Transforming growth factor β1 (TGFβ1) inhibits gap junctional communication during human trophoblast differentiation

Summary It was recently established that, during trophoblast differentiation, gap junctional communication (GJC) precedes the formation of the syncytiotrophoblast and is required for trophoblast cell fusion. Therefore, the end of cell-to-cell communication through gap junctions appears as a judicious criterion of cell fusion. Although GJC was seen to be stimulated by human Chorionic Gonadotropin (hCG), its regulation remains poorly understood. Transforming Growth Factor-β1 (TGF-β1), a multifunctional cytokine has been shown to modulate trophoblast differentiation. Therefore, the effects of TGF-β1 on intercellular dye diffusion have been investigated in cultured trophoblast of human term placenta, by means of the Fluorescence Recovery After Photobleaching (gap FRAP) technique.

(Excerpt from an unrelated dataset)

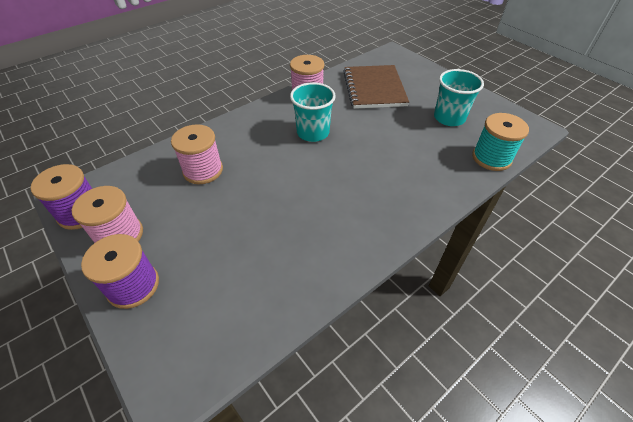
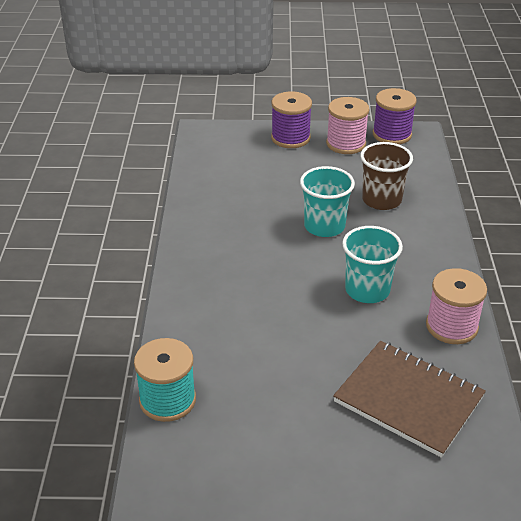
camera: 130 degrees right, 10 degrees down
(203, 170) = (381, 200): pink spool -> brown cup
(449, 118) = (268, 425): turquoise cup -> turquoise cup (324, 226)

In parallel, trophoblast differnetiation, hCG production and human Chorionic Somatomammotropin (hCS, a specific syncytiotrophoblast hormonal product) expression were assessed. The presence of TGF-β1 (5 or 10 ng/ml) in the culture medium for two days partially inhibited syncytium formation. The percentage of coupled cells was significantly decreased (2.8 times) after two days in presence of 10 ng/ml of TGF β1. Simultaneously, hCG release in culture medium was reduced (at this concentration, to 0.65 and 0.79 after respectively two and three days). In these conditions, Western blot analysis of trophoblast cellular proteins revealed that, after two days, hCS expression was reduced by 40% compared to control. Furthermore, the stimulation of trophoblastic GJC by exogenous hCG (500 mIU/ml) was considerably reduced by simultaneous exposure to TGF-β1 (10 mg/ml). The addition of a polyclonal hCG antibody in excess decreased basal GJC. In the presence of hCG antibody, no significant additive inhibition by TGFβ1 was observed. In conclusion, TGF-β1 was found to inhibit intercellular communication and, subsequently, differentiation and concomitant placental hormone secretions.